SOURCE DATA:
------------------------------

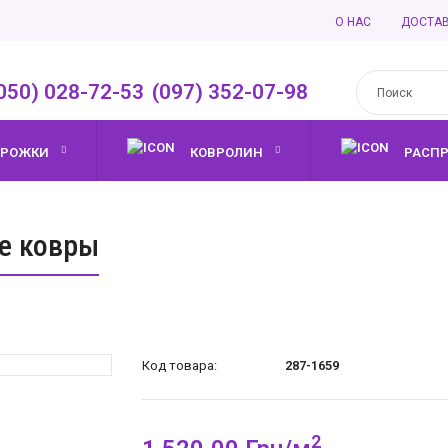
О НАС
ДОСТА
050) 028-72-53
,
(097) 352-07-98
ОРОЖКИ
КОВРОЛИН
РАСП
е ковры
Код товара:
287-1659
2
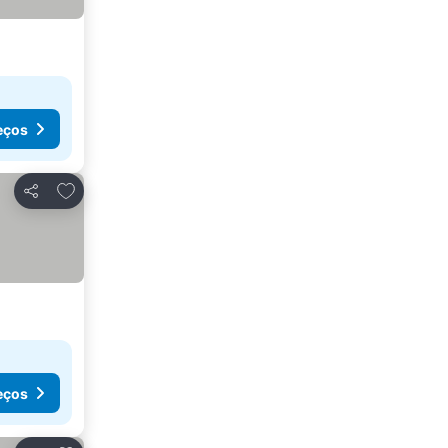
eços
Adicionar aos favoritos
Partilhar
eços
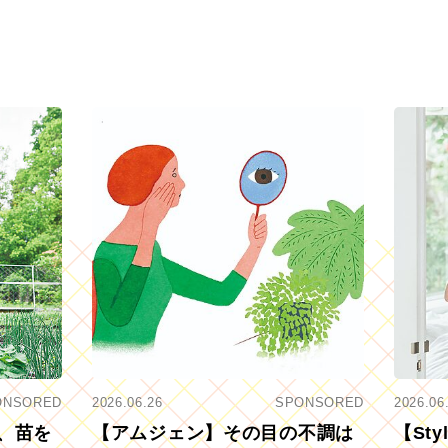
ONSORED
2026.06.26
SPONSORED
2026.06
、苗を
【アムジェン】その目の不調は
【St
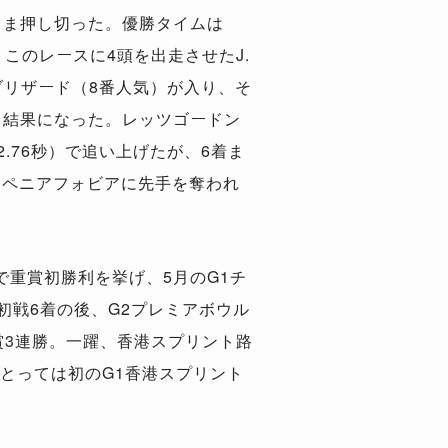
まま押し切った。優勝タイムは
、このレースに4頭を出走させたJ.
ブリザード（8番人気）が入り、そ
る結果になった。レッツゴードン
.76秒）で追い上げたが、6着ま
、ペニアフォビアに先手を奪われ
で重賞初勝利を挙げ、5月のG1チ
初戦6着の後、G2プレミアボウル
重賞3連勝。一躍、香港スプリント路
とっては初のG1香港スプリント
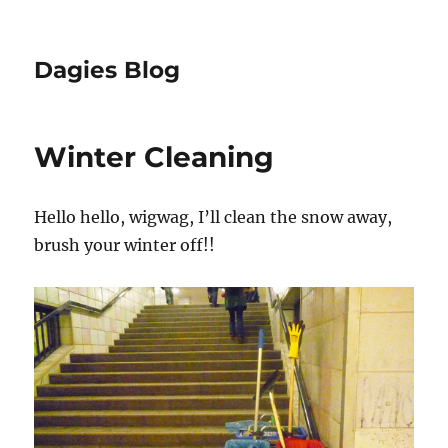
Dagies Blog
Winter Cleaning
Hello hello, wigwag, I’ll clean the snow away,
brush your winter off!!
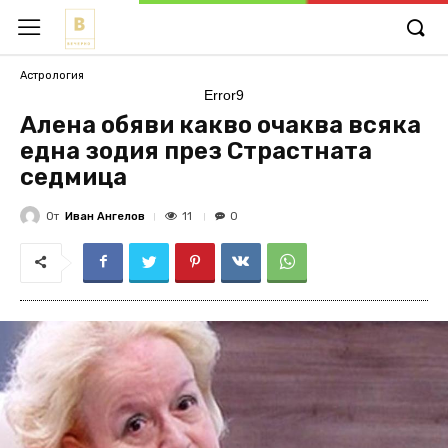
Астрология
Error9
Алена обяви какво очаква всяка
една зодия през Страстната
седмица
От
Иван Ангелов
11
0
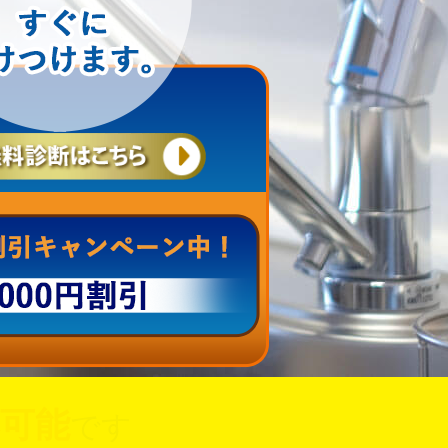
可能
です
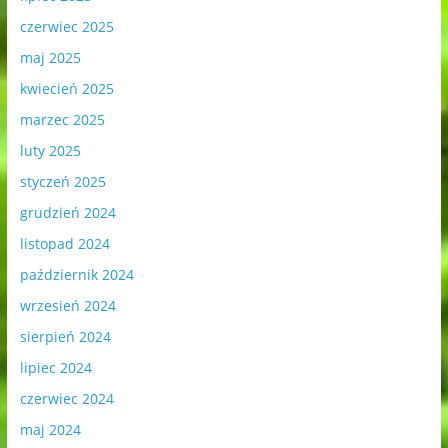
czerwiec 2025
maj 2025
kwiecień 2025
marzec 2025
luty 2025
styczeń 2025
grudzień 2024
listopad 2024
październik 2024
wrzesień 2024
sierpień 2024
lipiec 2024
czerwiec 2024
maj 2024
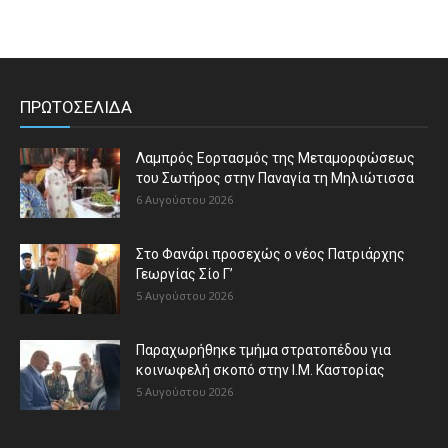
ΠΡΩΤΟΣΕΛΙΔΑ
Λαμπρός Εορτασμός της Μεταμορφώσεως
του Σωτήρος στην Παναγία τη Μηλιώτισσα
6 Αυγούστου 2026
Στο Φανάρι προσεχώς ο νέος Πατριάρχης
Γεωργίας Σίο Γ’
5 Αυγούστου 2026
Παραχωρήθηκε τμήμα στρατοπέδου για
κοινωφελή σκοπό στην Ι.Μ. Καστορίας
5 Αυγούστου 2026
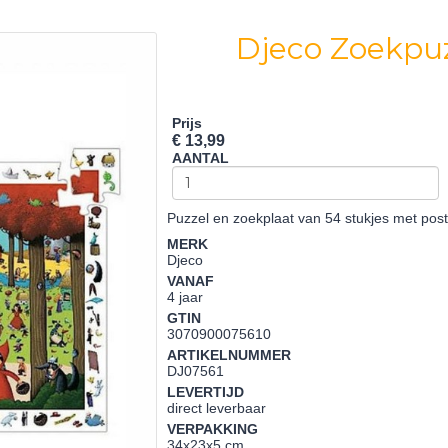
Djeco Zoekpuz
Prijs
€ 13,99
AANTAL
Puzzel en zoekplaat van 54 stukjes met pos
MERK
Djeco
VANAF
4 jaar
GTIN
3070900075610
ARTIKELNUMMER
DJ07561
LEVERTIJD
direct leverbaar
VERPAKKING
34x23x5 cm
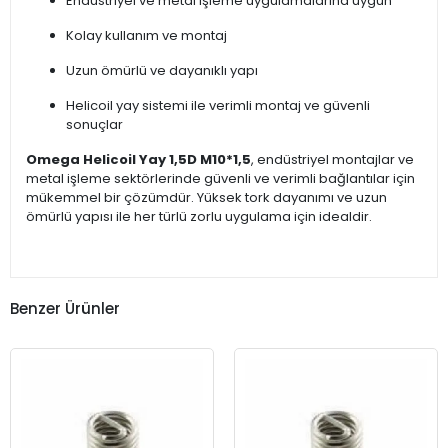
Endüstriyel ve metal işleme uygulamalarına uygun
Kolay kullanım ve montaj
Uzun ömürlü ve dayanıklı yapı
Helicoil yay sistemi ile verimli montaj ve güvenli
sonuçlar
Omega Helicoil Yay 1,5D M10*1,5
, endüstriyel montajlar ve
metal işleme sektörlerinde güvenli ve verimli bağlantılar için
mükemmel bir çözümdür. Yüksek tork dayanımı ve uzun
ömürlü yapısı ile her türlü zorlu uygulama için idealdir.
Benzer Ürünler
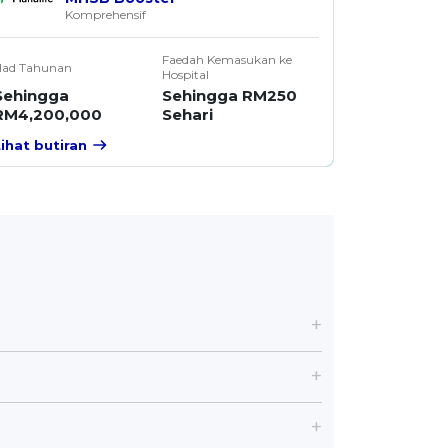
Komprehensif
Faedah Kemasukan ke
Had Tahunan
Hospital
Sehingga
Sehingga RM250
RM4,200,000
Sehari
Lihat butiran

------------------------------

Which lines above include the word "Helicoil"? Return each one.

ANSWER:
Helicoil yay sistemi ile verimli montaj ve güvenli
Omega Helicoil Yay 1,5D M10*1,5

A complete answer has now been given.